### Data records:
== Segment start ==
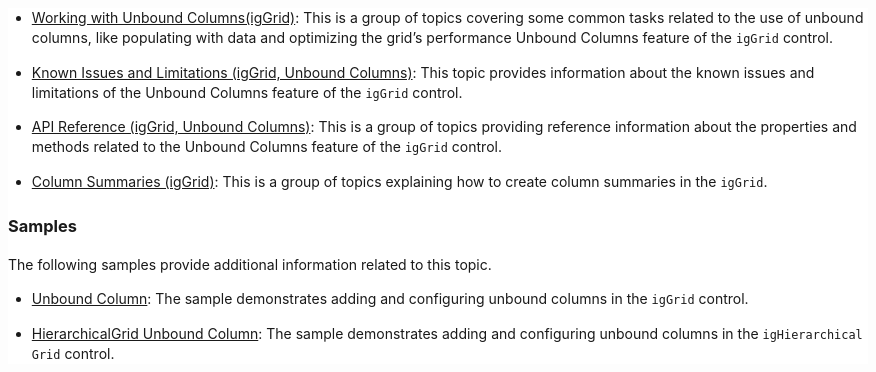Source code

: - [Working with Unbound Columns(igGrid)](igGrid-UnboundColumns-Working-with-LandingPage.html): This is a group of topics covering some common tasks related to the use of unbound columns, like populating with data and optimizing the grid’s performance Unbound Columns feature of the `igGrid` control.

- [Known Issues and Limitations (igGrid, Unbound Columns)](igGrid-UnboundColumns-Known-Issues.html): This topic provides information about the known issues and limitations of the Unbound Columns feature of the `igGrid` control.

- [API Reference (igGrid, Unbound Columns)](igGrid-UnboundColumns-API-Reference-LandingPage.html): This is a group of topics providing reference information about the properties and methods related to the Unbound Columns feature of the `igGrid` control.

- [Column Summaries (igGrid)](igGrid-Column-Summaries.html): This is a group of topics explaining how to create column summaries in the `igGrid`.


### <a id="samples"></a> Samples

The following samples provide additional information related to this topic.

- [Unbound Column](%%SamplesUrl%%/grid/unbound-column): The sample demonstrates adding and configuring unbound columns in the `igGrid` control.

- [HierarchicalGrid Unbound Column](%%SamplesUrl%%/hierarchical-grid/unbound-column): The sample demonstrates adding and configuring unbound columns in the `igHierarchicalGrid` control.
== Segment end ==
### Exercise:
This exercise asks for an exact copy of the lines from the first one in the data through the line that contains "- [Known Issues", pictures excluded.

### Answer to the exercise:
Source code

: - [Working with Unbound Columns(igGrid)](igGrid-UnboundColumns-Working-with-LandingPage.html): This is a group of topics covering some common tasks related to the use of unbound columns, like populating with data and optimizing the grid’s performance Unbound Columns feature of the `igGrid` control.

- [Known Issues and Limitations (igGrid, Unbound Columns)](igGrid-UnboundColumns-Known-Issues.html): This topic provides information about the known issues and limitations of the Unbound Columns feature of the `igGrid` control.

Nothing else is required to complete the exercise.